**Exercise inputs**
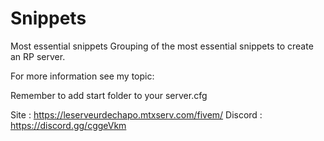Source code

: # Snippets
Most essential snippets
Grouping of the most essential snippets to create an RP server.

For more information see my topic:

Remember to add start folder to your server.cfg

Site : https://leserveurdechapo.mtxserv.com/fivem/
Discord : https://discord.gg/cggeVkm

**Problem statement**
Replicate the material above verbatim; images stay out of the copy.

**Exercise solution**
Source code

: # Snippets
Most essential snippets
Grouping of the most essential snippets to create an RP server.

For more information see my topic:

Remember to add start folder to your server.cfg

Site : https://leserveurdechapo.mtxserv.com/fivem/
Discord : https://discord.gg/cggeVkm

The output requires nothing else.